Included in the guidance are a number of important points to sponsors when they are considering evaluating drug-drug interactions. One of these is the need to consider whether such interactions will show that an adjustment in dosage is required, or whether additional therapeutic monitoring is needed, thus reducing the level of risk.

Sponsors were told that those who believe a complete evaluation of drug-drug interactions is not needed to be carried out for an investigational medication because of its target population need to contact the Office of Clinical Pharmacology and the Office of New Drugs for further guidance.

The draft guidance also carries a number of decision trees for sponsors to look at. These should help when it comes to trying to decide what type of drug-drug interaction studies are needed for different products.

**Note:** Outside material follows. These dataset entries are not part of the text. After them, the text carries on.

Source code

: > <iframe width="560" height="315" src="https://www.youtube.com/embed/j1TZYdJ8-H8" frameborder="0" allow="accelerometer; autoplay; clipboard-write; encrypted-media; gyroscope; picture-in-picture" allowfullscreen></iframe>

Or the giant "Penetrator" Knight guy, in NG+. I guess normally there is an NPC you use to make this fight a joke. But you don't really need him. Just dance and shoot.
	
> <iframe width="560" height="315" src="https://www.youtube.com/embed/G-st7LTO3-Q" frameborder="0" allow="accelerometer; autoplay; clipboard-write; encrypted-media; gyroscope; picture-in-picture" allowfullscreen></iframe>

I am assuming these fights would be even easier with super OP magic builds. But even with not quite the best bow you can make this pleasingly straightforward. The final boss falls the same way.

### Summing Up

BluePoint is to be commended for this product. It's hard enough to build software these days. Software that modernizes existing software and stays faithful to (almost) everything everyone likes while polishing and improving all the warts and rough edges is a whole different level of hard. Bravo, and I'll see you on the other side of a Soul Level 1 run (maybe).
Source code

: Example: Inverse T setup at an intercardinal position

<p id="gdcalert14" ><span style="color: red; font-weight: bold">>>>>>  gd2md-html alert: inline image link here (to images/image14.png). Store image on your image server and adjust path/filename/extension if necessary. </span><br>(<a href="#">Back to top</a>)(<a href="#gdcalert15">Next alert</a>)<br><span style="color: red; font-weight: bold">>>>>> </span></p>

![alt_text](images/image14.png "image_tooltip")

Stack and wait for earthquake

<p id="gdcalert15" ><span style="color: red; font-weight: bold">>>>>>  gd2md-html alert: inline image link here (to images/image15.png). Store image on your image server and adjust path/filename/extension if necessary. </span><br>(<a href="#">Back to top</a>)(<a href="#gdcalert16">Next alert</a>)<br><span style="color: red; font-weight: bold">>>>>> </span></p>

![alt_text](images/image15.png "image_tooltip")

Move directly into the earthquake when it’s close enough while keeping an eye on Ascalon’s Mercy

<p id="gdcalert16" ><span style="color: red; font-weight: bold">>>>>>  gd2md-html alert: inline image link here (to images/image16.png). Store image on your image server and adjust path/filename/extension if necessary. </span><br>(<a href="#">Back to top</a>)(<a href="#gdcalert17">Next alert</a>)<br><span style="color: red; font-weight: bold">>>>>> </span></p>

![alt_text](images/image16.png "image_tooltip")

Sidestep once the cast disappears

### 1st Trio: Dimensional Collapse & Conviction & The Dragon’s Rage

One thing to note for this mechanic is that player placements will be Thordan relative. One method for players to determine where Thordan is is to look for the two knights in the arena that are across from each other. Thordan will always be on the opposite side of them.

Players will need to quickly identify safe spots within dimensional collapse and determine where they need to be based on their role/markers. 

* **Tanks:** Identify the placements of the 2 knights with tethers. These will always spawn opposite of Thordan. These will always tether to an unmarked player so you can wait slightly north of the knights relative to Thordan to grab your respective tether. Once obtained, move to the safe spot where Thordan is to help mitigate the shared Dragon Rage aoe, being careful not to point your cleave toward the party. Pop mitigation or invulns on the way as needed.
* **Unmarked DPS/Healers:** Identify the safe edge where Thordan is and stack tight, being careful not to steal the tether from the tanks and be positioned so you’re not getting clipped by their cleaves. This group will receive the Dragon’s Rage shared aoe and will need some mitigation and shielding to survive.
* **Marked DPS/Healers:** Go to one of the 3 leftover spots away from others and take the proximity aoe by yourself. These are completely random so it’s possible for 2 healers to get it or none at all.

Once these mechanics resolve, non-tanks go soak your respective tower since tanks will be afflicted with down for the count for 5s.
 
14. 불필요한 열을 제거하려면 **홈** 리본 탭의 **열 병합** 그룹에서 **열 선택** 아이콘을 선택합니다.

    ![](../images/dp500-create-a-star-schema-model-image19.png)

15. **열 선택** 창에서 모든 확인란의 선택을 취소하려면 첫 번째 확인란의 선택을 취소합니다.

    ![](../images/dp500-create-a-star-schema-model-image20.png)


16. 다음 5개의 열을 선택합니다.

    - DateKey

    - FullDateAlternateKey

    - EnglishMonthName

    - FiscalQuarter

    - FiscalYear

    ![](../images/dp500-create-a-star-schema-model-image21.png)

For instance, pharma experts can run through a chart which explains when in vivo metabolism-based interaction studies are highlighted, based on a number of factors.

Users of the tree are asked to decide whether the investigational drug is an interacting drug of an enzyme, with yes or no choices to make. They are then asked to go along the chart, with the conclusion being that no further studies are needed or a dosage adjustment is required.

Another chart for sponsors to look at helps to determine whether an investigational drug is an inhibitor of OATP1B1 or OATP1B3, with the conclusion being whether the result requires an in vivo clinical study.

Following the guidance the FDA announced that it was notifying health care professionals that statins could cause drug-drug interactions which might potentially affect patients with HIV or hepatitis C.

It noted that atorvastatin, Rosuvastatin and simvastatin will carry new warnings, as the protease inhibitors which are taken with these medications increase the concentration of statins in the blood.

This in turn increases the risk of muscle injury, including rhabdomyolysis.

"The results from a drug-drug interaction study with atorvastatin and lopinavir/ritonavir that were previously in the atorvastatin label have not yet been validated. Therefore, these results have been removed from the label and the dose cap of atorvastatin 20 mg when co-administered with lopinavir/ritonavir has also been removed," said the FDA.

"Pending validation of the study, healthcare professionals should use caution when co-administering atorvastatin with lopinavir/ritonavir and use the lowest necessary dose of atorvastatin," it went on to say.

Labeling was an area covered in the draft guidance from the FDA, with sponsors being encouraged to recommend specific 'no effect' boundaries if it wants to include a statement that no known drug-drug interaction of clinical significance was found to be present.

When the draft guidance is finished it will form the backbone of the FDA's thinking on the topic of conducting studies into drug interactions during the development of medication.

Sponsors are also told that alternative approaches to their work may be used if they comply with current statutes and regulations.